The strength and weakness of the Chromebook is that is only runs web applications – the only exception being utilities that Google itself supplies. Are we ready for a computer that is little use offline? I am not sure; but this will be an interesting experiment.

The Chromebook is a compelling alternative to a traditional PC with its susceptibility to malware and dependence on locally installed applications and data. If you lose your PC, getting a new one up and running can be a considerable hassle, though large businesses have almost cracked the problem with system images and standard builds. Lose a Chromebook, and you just get another one and sign in.

You sign into Google of course, and that is a worry if you would rather not be dependent on a single corporation for your digital identity and a large chunk of your data.

The problem for the Chromebook is that Apple’s iPad and numerous Google Android tablets and netbooks offer security that is nearly as good, and local applications as well as web applications, for a not dissimilar cost. These devices are also easy to restore if they break or go missing, slightly less so than a Chromebook but not much.

The choice looks a bit like this:

  1. Chromebook: Web applications only
  2. iPad/Android: Web applications and local apps

Put like that, it is difficult to see the advantage of the Chromebook. The subscription scheme is interesting though; it is a new business computing model that brings the cloud computing principle of operating expenditure instead of capital expenditure to the desktop.

The offline issue may be the worst thing about a Chromebook. When I travel, I frequently find myself without a good internet connection. The word “offline” does not feature in either the consumer or business frequently asked questions – a question Google would rather you did not ask?

Yet there is 16GB storage on board. That is a lot. In theory, HTML 5 local storage should solve the offline problem, but few web apps, including Google’s own, make this seamless yet.

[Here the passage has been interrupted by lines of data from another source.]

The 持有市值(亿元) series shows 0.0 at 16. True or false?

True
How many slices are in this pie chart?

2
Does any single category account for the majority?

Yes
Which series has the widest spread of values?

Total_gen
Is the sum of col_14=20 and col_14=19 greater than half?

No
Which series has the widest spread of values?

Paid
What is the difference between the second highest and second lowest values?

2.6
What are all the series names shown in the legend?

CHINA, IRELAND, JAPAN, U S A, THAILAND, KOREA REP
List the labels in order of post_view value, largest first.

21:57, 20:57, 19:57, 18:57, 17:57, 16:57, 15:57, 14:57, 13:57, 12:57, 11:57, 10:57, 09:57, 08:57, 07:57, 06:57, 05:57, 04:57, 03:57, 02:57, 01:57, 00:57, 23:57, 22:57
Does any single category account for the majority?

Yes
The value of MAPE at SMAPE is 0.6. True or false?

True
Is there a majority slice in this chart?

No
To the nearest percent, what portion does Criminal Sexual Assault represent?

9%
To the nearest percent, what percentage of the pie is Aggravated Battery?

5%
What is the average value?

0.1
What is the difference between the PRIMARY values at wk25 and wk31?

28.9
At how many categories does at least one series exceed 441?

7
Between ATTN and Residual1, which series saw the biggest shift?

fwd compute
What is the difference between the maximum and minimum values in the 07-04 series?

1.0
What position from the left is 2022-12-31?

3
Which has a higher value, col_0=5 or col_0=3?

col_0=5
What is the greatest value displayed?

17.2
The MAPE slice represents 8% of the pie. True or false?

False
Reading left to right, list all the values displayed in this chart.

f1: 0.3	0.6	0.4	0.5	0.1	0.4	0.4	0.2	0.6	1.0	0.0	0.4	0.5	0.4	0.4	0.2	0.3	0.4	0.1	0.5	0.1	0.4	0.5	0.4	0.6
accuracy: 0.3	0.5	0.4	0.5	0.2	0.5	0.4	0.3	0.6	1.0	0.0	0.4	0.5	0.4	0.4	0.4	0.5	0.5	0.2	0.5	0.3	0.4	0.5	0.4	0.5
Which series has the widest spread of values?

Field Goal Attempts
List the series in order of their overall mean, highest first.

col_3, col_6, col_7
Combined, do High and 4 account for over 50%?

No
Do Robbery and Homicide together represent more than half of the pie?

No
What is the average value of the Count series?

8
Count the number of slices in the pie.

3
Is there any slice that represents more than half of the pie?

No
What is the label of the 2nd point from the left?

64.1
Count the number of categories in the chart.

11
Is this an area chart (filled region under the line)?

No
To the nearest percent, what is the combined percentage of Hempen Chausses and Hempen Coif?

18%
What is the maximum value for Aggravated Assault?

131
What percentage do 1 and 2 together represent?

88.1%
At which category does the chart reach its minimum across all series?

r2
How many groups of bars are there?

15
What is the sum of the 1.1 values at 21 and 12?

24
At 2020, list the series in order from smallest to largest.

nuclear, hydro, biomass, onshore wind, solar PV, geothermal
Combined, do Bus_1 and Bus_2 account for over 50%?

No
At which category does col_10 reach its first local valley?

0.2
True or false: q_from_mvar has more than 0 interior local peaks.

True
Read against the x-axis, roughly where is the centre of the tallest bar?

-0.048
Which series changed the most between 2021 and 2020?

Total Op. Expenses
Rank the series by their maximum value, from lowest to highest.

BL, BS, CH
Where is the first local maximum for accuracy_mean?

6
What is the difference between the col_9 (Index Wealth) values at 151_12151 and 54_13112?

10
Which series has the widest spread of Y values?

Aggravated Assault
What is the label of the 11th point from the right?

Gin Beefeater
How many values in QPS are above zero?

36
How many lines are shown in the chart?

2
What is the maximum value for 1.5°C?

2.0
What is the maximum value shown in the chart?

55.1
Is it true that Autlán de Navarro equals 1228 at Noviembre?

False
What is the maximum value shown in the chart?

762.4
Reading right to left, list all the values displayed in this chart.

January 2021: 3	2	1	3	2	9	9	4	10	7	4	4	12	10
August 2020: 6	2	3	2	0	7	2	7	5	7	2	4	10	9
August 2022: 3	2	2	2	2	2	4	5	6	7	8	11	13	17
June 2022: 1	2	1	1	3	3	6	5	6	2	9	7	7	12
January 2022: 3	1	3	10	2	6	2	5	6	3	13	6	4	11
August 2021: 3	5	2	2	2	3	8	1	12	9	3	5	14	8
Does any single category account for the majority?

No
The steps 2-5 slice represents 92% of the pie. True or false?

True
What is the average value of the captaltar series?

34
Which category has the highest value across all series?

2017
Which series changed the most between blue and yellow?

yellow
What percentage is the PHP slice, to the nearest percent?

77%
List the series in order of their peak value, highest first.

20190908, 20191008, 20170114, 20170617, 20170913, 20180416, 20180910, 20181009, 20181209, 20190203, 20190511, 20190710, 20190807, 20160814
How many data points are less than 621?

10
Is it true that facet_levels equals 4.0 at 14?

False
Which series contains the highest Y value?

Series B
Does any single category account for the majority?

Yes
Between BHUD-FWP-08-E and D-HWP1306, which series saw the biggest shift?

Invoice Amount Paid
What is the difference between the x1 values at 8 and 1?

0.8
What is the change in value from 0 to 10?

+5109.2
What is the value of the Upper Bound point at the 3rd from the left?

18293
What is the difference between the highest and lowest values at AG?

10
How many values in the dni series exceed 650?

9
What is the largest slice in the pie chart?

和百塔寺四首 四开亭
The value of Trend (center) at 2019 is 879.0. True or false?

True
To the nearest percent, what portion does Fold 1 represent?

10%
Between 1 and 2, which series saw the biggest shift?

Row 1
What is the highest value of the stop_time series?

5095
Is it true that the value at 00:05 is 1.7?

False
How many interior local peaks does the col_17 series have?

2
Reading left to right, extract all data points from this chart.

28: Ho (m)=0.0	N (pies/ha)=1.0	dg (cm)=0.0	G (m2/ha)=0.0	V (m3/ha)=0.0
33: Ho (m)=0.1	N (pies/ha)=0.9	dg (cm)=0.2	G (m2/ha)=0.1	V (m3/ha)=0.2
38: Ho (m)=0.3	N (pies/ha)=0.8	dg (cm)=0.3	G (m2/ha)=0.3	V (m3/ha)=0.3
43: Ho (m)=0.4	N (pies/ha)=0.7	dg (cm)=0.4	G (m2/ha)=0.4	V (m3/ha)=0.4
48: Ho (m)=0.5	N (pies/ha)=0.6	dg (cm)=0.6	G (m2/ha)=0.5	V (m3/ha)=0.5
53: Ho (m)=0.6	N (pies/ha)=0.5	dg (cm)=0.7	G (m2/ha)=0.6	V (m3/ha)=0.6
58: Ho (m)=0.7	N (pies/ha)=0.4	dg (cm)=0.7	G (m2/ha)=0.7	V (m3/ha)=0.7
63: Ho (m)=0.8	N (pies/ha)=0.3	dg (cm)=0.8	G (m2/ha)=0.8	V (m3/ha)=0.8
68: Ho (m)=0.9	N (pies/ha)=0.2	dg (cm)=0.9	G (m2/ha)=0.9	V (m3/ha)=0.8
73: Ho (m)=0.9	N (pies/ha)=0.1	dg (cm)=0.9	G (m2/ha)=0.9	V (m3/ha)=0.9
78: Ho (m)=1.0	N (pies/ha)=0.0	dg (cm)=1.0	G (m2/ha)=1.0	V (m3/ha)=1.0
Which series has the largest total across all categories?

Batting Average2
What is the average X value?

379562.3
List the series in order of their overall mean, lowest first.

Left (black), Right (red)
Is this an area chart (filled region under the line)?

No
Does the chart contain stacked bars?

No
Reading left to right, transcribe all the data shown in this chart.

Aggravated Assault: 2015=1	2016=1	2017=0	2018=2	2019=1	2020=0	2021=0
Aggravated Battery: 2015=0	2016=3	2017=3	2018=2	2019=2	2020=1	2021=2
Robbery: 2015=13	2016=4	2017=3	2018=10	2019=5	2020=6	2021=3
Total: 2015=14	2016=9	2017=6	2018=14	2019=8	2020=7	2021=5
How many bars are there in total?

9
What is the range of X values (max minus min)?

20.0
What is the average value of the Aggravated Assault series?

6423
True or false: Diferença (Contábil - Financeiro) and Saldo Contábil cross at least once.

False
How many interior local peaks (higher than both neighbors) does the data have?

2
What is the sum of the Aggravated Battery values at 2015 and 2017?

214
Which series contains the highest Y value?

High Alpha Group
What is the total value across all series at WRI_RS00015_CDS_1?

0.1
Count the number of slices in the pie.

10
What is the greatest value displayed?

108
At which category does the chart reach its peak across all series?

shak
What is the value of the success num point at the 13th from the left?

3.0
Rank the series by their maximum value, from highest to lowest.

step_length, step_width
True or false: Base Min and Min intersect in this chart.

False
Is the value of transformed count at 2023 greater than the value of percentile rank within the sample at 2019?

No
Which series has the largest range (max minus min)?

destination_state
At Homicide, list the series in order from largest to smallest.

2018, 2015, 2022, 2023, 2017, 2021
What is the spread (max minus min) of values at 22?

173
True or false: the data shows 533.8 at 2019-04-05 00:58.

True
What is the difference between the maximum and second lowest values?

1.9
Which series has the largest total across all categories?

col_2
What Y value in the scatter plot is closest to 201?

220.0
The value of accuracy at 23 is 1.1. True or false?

A few other observations. While there are no user-installable client apps, Google is adding some utilities.

VPN is coming:

We’ve heard from our pilot customers that VPN is an important feature for businesses and schools, and we’re working very hard to bake this into Chromebooks soon. Support for some VPN implementation is already in the product and we’ll both extend support for more VPNs and get these features to stable soon.

Remote desktop access is coming:

we are developing a free service called Chromoting that will enable Chrome notebook users to remotely access their existing PCs and Macs.

Apparently this is based on Citrix Receiver.

There is a bias towards Adobe Flash:

Chromebooks have Flash support built-in, but they do not support Java or Silverlight.

Another blow for Java on the client.